**Document extract:**
[Start of section]
Thats a great set of pictures and with text in-between. It looks like you did it by using HTML and not attaching the images rather just pointing to where they are on your site? Is this how you were able to show them how you did?


----------



## DJC (Jun 29, 2003)

I would love to show you some pic's but we don't have any snow:crying:


----------



## dirt digger (Feb 27, 2005)

a diffrent kind of "pile" i made saturday


----------



## dirt digger (Feb 27, 2005)

this is at 10:30 pm...gotta love waking people up with the sound of 2 John Deere deisels


----------



## SnoFarmer (Oct 15, 2004)

dirt digger said:


> a diffrent kind of "pile" i made saturday


 LOL, He never said what the pile hade to be made of??

A little spring cleaning around the barn?


----------



## THE BOSS 1975 (Nov 16, 2005)

SnowMatt13 said:


> Hey, that's my pile in the parking lot I do!!! Except I did it with my S-10 pick-up.


WOW THOSE ELECTRIC POWER SHOVELS ARE GREAT !!!!!!


----------



## dirt digger (Feb 27, 2005)
[End of section]
**Supplied material:**
[Start of section]
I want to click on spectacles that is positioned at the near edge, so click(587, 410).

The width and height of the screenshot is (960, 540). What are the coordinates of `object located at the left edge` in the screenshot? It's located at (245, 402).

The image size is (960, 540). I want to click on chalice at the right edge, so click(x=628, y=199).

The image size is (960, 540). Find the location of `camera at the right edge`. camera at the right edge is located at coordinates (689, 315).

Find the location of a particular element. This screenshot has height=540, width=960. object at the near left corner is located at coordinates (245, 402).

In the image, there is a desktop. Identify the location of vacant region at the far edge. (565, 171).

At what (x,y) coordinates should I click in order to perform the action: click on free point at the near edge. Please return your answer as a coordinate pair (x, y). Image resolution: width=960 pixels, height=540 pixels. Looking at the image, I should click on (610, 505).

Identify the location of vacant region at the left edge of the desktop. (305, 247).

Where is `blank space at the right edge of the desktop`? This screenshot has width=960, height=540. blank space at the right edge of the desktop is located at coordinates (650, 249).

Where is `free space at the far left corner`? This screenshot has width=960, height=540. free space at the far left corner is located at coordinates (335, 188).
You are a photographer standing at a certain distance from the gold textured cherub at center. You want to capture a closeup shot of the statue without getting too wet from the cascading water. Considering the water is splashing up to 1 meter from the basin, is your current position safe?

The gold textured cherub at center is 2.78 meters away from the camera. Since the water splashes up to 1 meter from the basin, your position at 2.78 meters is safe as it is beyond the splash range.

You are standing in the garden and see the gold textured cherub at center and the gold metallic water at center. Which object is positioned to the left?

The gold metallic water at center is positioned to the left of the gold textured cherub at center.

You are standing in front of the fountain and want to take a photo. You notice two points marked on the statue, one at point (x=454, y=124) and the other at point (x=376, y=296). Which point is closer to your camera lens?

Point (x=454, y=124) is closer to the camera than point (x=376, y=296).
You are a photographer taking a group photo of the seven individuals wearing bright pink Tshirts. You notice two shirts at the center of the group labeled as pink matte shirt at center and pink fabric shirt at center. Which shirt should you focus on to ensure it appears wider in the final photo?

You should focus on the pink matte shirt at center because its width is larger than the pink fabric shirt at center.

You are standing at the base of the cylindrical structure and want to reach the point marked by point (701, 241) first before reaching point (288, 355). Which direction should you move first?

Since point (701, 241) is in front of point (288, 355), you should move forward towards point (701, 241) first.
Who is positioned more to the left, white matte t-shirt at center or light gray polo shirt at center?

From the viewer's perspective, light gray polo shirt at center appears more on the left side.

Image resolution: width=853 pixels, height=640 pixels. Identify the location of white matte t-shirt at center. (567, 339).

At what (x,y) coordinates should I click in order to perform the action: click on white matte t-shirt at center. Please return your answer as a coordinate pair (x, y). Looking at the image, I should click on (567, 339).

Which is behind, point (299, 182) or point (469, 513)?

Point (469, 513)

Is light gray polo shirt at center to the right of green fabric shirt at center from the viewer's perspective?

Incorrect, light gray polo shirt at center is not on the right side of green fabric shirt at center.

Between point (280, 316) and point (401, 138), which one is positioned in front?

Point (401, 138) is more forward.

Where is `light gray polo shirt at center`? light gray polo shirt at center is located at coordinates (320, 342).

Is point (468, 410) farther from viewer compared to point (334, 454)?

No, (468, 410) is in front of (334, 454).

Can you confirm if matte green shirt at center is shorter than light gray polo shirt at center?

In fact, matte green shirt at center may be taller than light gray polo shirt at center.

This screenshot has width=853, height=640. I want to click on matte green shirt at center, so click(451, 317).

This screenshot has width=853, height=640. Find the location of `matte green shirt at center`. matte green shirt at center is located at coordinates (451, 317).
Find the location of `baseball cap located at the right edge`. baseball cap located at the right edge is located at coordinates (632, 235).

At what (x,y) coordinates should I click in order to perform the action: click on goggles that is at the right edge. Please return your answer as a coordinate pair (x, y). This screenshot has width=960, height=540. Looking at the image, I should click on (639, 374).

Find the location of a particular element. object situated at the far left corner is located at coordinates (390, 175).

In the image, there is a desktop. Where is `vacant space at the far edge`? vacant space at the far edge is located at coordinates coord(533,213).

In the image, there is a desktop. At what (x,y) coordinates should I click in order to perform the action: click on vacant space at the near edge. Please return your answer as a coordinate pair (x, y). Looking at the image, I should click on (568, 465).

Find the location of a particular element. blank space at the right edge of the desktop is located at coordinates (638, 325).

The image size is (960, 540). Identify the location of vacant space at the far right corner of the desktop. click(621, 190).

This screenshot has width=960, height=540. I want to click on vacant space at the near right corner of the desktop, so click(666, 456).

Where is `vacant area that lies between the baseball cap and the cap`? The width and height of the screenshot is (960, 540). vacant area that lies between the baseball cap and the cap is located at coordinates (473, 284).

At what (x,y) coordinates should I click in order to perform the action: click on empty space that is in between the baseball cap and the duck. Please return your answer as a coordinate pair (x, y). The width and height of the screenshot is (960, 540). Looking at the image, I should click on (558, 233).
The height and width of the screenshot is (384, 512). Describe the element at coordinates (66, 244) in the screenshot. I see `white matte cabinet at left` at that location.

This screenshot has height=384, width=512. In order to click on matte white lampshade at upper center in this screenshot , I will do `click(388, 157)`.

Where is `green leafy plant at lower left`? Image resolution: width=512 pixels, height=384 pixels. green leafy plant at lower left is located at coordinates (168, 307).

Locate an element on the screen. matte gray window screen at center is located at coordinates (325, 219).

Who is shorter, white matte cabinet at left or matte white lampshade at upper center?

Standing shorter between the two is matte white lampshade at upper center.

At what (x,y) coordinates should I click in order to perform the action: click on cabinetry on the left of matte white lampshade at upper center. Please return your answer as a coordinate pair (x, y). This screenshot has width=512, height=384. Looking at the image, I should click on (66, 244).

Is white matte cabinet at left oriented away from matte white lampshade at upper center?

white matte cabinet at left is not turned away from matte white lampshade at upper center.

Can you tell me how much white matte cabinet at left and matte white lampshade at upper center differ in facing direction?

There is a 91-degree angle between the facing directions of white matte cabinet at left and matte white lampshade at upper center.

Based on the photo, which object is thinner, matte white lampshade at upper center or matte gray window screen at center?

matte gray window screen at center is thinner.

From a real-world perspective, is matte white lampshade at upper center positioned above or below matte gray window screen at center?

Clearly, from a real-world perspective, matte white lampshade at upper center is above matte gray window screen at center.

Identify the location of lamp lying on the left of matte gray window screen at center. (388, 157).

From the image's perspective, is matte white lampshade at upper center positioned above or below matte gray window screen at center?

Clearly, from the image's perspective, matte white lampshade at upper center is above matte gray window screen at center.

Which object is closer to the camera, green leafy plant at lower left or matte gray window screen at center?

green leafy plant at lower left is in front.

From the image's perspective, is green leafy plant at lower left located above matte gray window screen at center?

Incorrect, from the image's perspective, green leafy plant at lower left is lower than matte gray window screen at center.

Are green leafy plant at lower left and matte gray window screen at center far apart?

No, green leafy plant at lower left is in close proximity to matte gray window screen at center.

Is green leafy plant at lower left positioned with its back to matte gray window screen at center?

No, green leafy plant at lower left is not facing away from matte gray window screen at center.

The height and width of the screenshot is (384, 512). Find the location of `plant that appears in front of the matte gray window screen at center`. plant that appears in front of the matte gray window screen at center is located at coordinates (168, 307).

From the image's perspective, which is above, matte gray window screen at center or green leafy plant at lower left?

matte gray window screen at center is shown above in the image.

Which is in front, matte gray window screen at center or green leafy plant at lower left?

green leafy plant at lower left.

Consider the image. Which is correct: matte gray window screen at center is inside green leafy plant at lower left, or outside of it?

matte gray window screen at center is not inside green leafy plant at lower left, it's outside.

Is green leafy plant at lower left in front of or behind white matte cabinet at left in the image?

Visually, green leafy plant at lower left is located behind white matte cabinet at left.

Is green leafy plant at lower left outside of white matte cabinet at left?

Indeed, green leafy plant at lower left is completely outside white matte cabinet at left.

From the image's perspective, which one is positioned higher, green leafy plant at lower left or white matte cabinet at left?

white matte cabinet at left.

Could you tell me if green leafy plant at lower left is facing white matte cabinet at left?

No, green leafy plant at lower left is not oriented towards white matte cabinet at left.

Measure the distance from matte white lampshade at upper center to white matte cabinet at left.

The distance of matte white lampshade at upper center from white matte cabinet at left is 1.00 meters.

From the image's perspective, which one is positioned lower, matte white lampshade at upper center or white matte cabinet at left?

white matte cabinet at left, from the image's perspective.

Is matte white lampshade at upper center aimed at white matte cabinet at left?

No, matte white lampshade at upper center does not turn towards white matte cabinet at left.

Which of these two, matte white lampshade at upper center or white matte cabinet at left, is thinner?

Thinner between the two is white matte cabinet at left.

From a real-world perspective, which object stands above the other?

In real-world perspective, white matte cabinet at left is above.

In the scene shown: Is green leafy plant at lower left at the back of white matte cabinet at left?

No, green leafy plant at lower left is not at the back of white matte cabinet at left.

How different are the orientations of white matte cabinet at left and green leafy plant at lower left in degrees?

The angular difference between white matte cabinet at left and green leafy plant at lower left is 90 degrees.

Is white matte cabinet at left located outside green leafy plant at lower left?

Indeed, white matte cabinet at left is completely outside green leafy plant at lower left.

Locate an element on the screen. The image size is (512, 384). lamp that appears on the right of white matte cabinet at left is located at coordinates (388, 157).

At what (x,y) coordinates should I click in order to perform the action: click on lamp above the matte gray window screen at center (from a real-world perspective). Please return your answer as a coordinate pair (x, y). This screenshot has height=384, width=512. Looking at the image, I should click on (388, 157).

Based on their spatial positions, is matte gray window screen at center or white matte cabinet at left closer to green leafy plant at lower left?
[End of section]
**Assignment A:** Name every user who has a post header in the snow-pile forum thread, listing each name once.
**Assignment B:** Please carry on the snow-pile forum thread from the point where it stops.
The items are separate material from the snow-pile forum thread.

**Task output A:** DJC, dirt digger, SnoFarmer, THE BOSS 1975

**Task output B:**
SnoFarmer said:


> LOL, He never said what the pile hade to be made of??
> 
> A little spring cleaning around the barn?


yea, about 20 loads of sawdust cleanings came out of the barn...only took us 4 hours to spread with a 4020...plenty more where that came from, we'll be doing it in a few weeks at my buddies uncles place up the road


----------



## kingriver (Oct 25, 2005)

Havnt seen snow like that in several years up here in the Great White North area......


----------



## Tahoe Workz (May 22, 2005)

Waste Deep..









Cranking out the white stuff.









Pile to the rear...​


----------



## Tahoe Workz (May 22, 2005)

few more-









Making it wider..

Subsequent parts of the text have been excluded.